Erroneously portraying a $15 "Special Offer" tablet savings in the attached screenshot, as if this is a Limited-Time-Offer $49.99 off of the regular $64.99 price, for delivery around Christmas Day: http://imgur.com/TwTUh0M.pngWhile Limited-Time-Offers are illegal when they boil down to False Advertising, let's give Amazon the benefit of the doubt in both cases, assuming they are not jerking our chains with Bait-and-Switch. In the longer-term it will be democracy's interest in speaking with our Attorneys General (in each of the 50 US states, and other jurisdictions worldwide) to so this planet does not forget ICT4Entertainment and ICT4Education MAY often (increasingly?) overlap, but they have entirely different underlying assumptions as to where society is going and why. Be That Change !!

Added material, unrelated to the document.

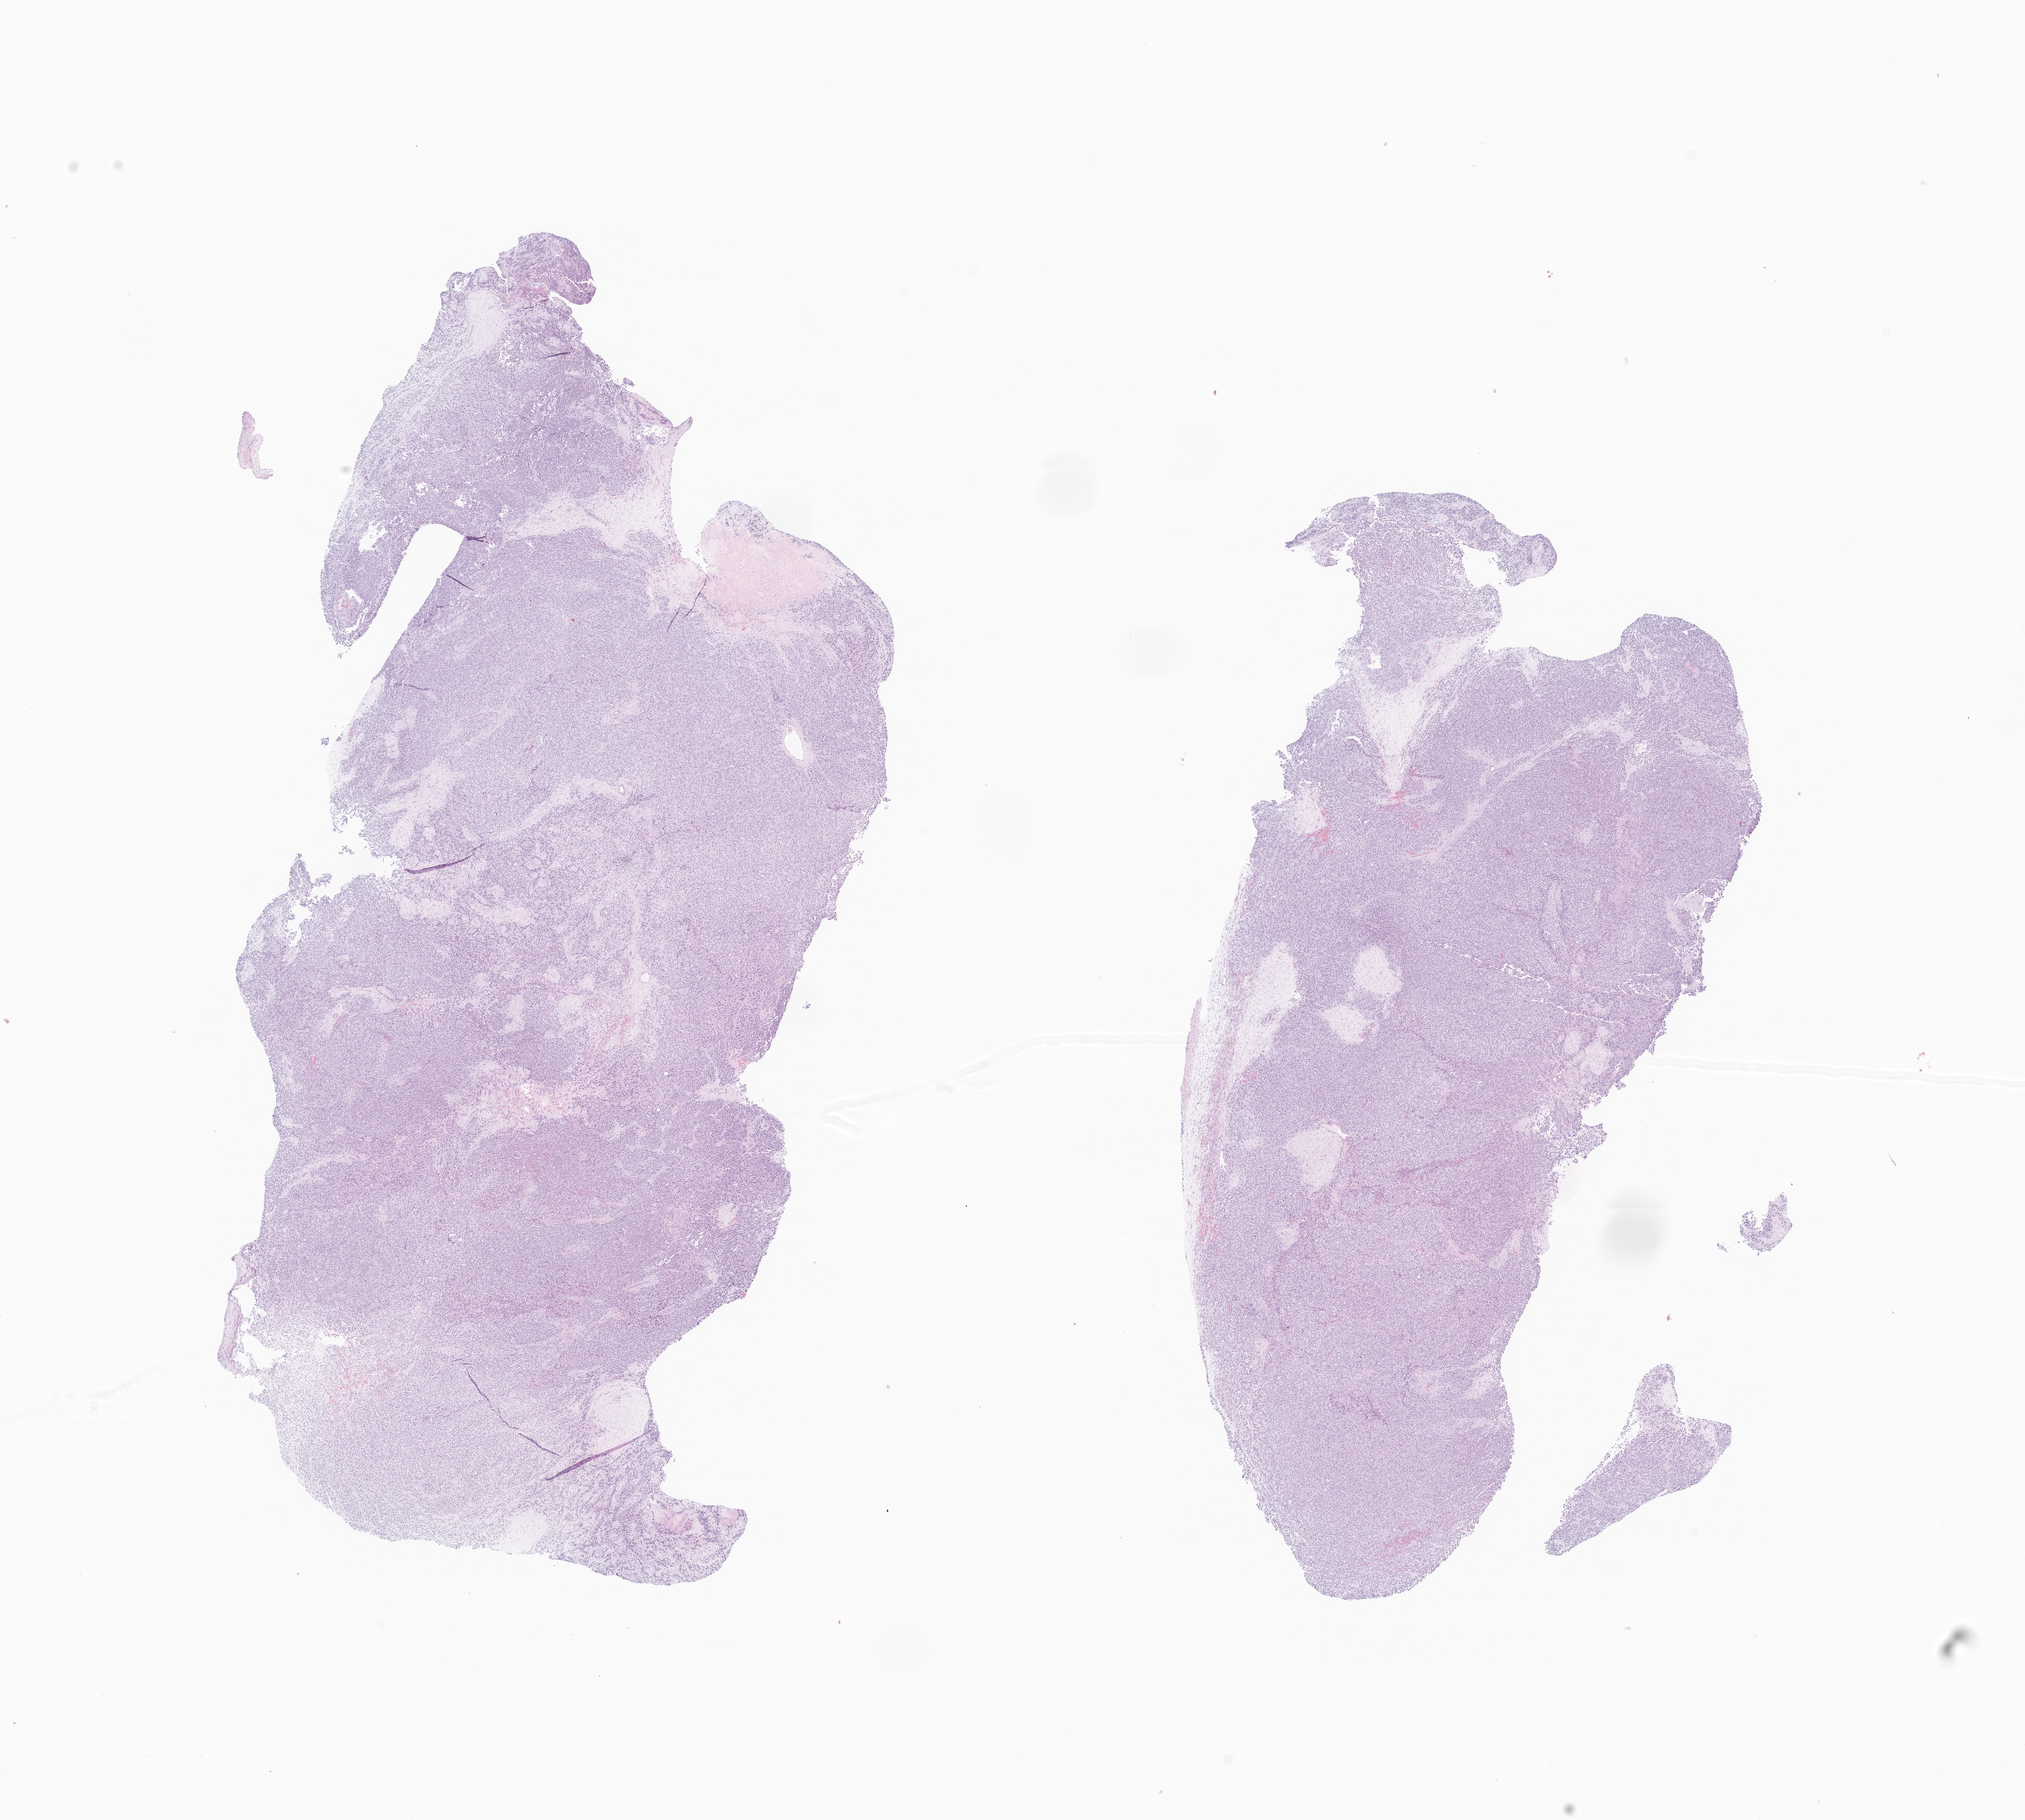
Hematoxylin and eosin (H&E) whole-slide image of tumor tissue from the liver — a low-resolution overview of the entire scanned area, about 17.5 x 15.7 mm; formalin-fixed, paraffin-embedded (FFPE) tissue. Patient: female, age 219 months (18 years 3 months).
- diagnosis: Adrenal cortical carcinoma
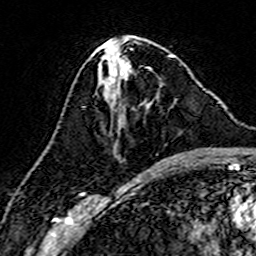
Breast MRI (dynamic contrast-enhanced), one axial slice. Position 67 of 160 along the scan axis. Cropped to one breast. Dynamic contrast-enhanced series, time point 2 of 7 at this slice position (early post-contrast). 3 T. TE 4.6 ms, TR 7.4 ms. 1 mm slice thickness. 256 × 256 image matrix, field of view 144 × 144 mm. Female patient.
Structures marked on this image (semi-automatically segmented with operator editing):
- enhancing-tissue mask used for the functional tumour volume (all voxels passing the contrast-enhancement thresholds inside the analysis volume; usually the tumour): bounding box (x1, y1, x2, y2) in pixels: (119, 65, 128, 80)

Thanks Sora for clarifying to me what Amazon really means by "Special Offers" -- they don't mean a Christmastime sale as I understood in the above screenshot -- they mean advertising-in-kids-faces whenever you pick up the tablet: http://www.amazon.com/gp/help/customer/display.html?nodeId=200671290
Fine, Freemium has its place in the entertianment world. But we should not be blissfully unaware of how advertising targets our children:
http://well.blogs.nytimes.com/2013/02/11/how-advertising-targets-our-children/
http://www.theguardian.com/sustainable-business/marketing-advertising-children-issues-at-stake
Let us hope that Amazon develops less "accidentally deceitful" offerings for schools in future, perhaps modeled on:
http://ptac.ed.gov/document/protecting-student-privacy-while-using-online-educational-services-model-terms-service
https://www.unglobalcompact.org/take-action/action/child-rights
http://childrenandbusiness.org
Sent from my iPhone
On Nov 30, 2015, at 6:32 AM, Sora Edwards-Thro <sora at unleashkids.org> wrote:
On Mon, Nov 30, 2015 at 9:21 AM, Adam Holt <holt at laptop.org> wrote:FWIW "$64.99 Amazon Prime without special offers" is Amazon's very own language, an 86% rise over the price-for-everyone on many recent days.As far as I understand, that's always been the situation. When I bought tablets back in September, I had the option of paying $15 more per tablet to avoid ads, but I didn't consider that an essential feature so I didn't pay extra for it. Is there any reason it would be essential, especially in an offline situation where there's no potential to actually click-'n-'buy anything?